It’s been almost a month since my last post and I probably should have let it go for another 5 days just say I did but since this period of not posting was not intentional on my part I probably don’t have much of a say in the matter.
As an explanation as to why I have not posted I’ll draw your attention to Just Thinkin’s tag line at the top right of this blog above the header image. It states the following:
Thoughts and Ramblings of a Disabled Vet
The key word here being “disabled”.
Now this post here isn’t meant to be any cry for sympathy or anything like that. Veterans are usually adverse to such things as that, I know I am. We tend to go more for silent empathy as it were from those we actually allow close enough to give such a thing. And although I can still walk, talk and chew bubble gum (but not at the same time and consistency in any of the 3 is not guaranteed) while still appearing mostly normal for all outside appearances this does not mean that the injuries are not there. Not all those labeled “disabled” ride a wheelchair or have missing appendages. I keep having to remind myself of this even today.
So here it is, short and sweet. I feel like shit (or ‘shite’ rather for all friends from the UK) and there’s no sense sugar coating it. Actually I’ve felt like shit for quite a number of years now and it became bad enough that it eventually it forced me out of the work force 4 years ago after 30 years of keeping my nose to the grindstone which probably explains why it’s so sharp looking. And all this feeling like shit falls under the category of “chronic” and it becomes more chronic as time goes on. Or is it the pain becomes worse over time? I forget. All I know is for the better part of a month now I’ve felt bad enough to the point where I haven’t been able to write anything. Chronic pain tends to dampen the creative spirit you know.

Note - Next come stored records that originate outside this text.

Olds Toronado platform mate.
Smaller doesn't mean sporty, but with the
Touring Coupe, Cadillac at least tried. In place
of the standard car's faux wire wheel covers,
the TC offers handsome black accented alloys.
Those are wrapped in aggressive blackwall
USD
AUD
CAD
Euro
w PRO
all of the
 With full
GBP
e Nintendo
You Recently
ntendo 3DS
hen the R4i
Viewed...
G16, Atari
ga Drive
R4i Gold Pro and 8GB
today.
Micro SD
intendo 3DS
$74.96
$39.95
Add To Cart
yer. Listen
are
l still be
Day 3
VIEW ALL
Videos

I also take a serious pain med at bedtime that allows me to get some semblance of sleep during the night and function somewhat normally during the day, the effects of which are also not conducive creative thinking.
So I’m taking this time to let everyone know that posting to this venerable old blog of mine is probably going to be catch as catch can from now on. I’m simply down to the point of taking one day (one hour?) at a time from now on and if the day comes along where I’m feeling good enough to post something then I will. And not being the type of person who likes to drag things out…
We now return you to whatever it is you were doing before you came here to read this.
I’d like to come up with something witty and smart to brighten up your day Kirk, but it’s raining cats and dogs here – A great reflection of my mood after a less than stellar week! I like that saying catch as catch can by the way… Will definitely try to use it in a sentence sometime, although it does seem to be a bit of a tongue twister to me so we’ll see…
Denise – Tongue twister? Nah, rolls right off the tongue if you practice a bit. Kind of like “How much wood would a woodchuck chuck if a woodchuck could chuck wood?”
It’s an very old saying by the way with it’s origins possibly going back as far as the 14th century. It’s basically a phrase that describes a situation in which people must improvise or do what they can with limited means. That’s me–limited means. However, I do take showers on a regular basis.
I’m sure my piddly sufferings don’t compare with yours, but I went through about a 5-year period of dealing with chronic back pain. As I’m sure you well know, chronic pain isn’t just an inconvenience; it literally affects EVERY aspect of your life. My back pain years were enough to convince me that most people don’t appreciate good health until it is gone. I’m grateful to have been pain-free for almost a decade now, and I attempt to show my appreciation by eating right (most of the time), and working out regularly (most of the time). Here’s hoping that your body will “snap out of it” and allow you to enjoy a pain-free life again. There’s little doubt in my mind that you would cherish those pain-free days, hours, and even minutes.
Rick – Glad your back finally cleared up. Chronic back pain is chronic back pain no matter what the cause and it’s no fun as you know. Mine happens to be due to an injury I sustained while awaiting sub school in ’79 (they said it was sprained) and it put me in the Portsmouth Naval Hospital in ’81 (VA not ME) for two weeks (they told me it had been broken–quite a difference?). The skipper of the Silversides decided to keep me despite the busted backside and you know what happened after that.
I came away with 3 different problems, all physical mind you, but I certainly have no regrets. I’d do it all over again if I had the chance–and my youth back (or is that a youthful back?)–and a normal gut–and normal hearing–and this and that and the other thing.
It is as you say, shite. It is also a nasty feeling being bolloxid all the time. Hang in there mate.
KevanB – I’m hanging my friend, I’m hanging. I’m hoping someday someone might come and cut the rope. One can always hope, yes?